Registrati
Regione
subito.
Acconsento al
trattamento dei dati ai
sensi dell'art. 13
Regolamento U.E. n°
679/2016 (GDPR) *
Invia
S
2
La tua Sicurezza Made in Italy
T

:::

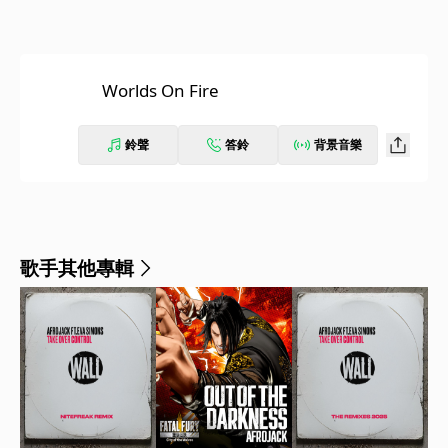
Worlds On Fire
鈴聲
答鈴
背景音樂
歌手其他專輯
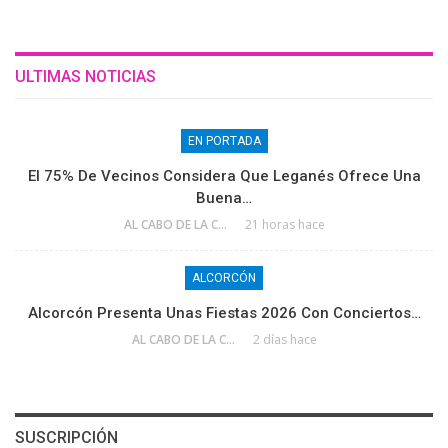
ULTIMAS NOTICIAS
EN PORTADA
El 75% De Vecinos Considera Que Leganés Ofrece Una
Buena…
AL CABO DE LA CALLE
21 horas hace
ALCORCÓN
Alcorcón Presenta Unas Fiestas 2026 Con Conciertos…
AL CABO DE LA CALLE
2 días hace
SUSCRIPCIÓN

:::

» **Task**:
Convert the lines from the one with "Worlds On Fire" to the one with "SUSCRIPCIÓN", inclusive, into a Markdown table with columns Index and Content, one numbered table row per line, with blank lines and pictures omitted.

» **Response area**:
| Index | Content |
|---|---|
| 1 | Worlds On Fire |
| 2 | 鈴聲 |
| 3 | 答鈴 |
| 4 | 背景音樂 |
| 5 | 歌手其他專輯 |
| 6 | ULTIMAS NOTICIAS |
| 7 | EN PORTADA |
| 8 | El 75% De Vecinos Considera Que Leganés Ofrece Una |
| 9 | Buena… |
| 10 | AL CABO DE LA CALLE |
| 11 | 21 horas hace |
| 12 | ALCORCÓN |
| 13 | Alcorcón Presenta Unas Fiestas 2026 Con Conciertos… |
| 14 | AL CABO DE LA CALLE |
| 15 | 2 días hace |
| 16 | SUSCRIPCIÓN |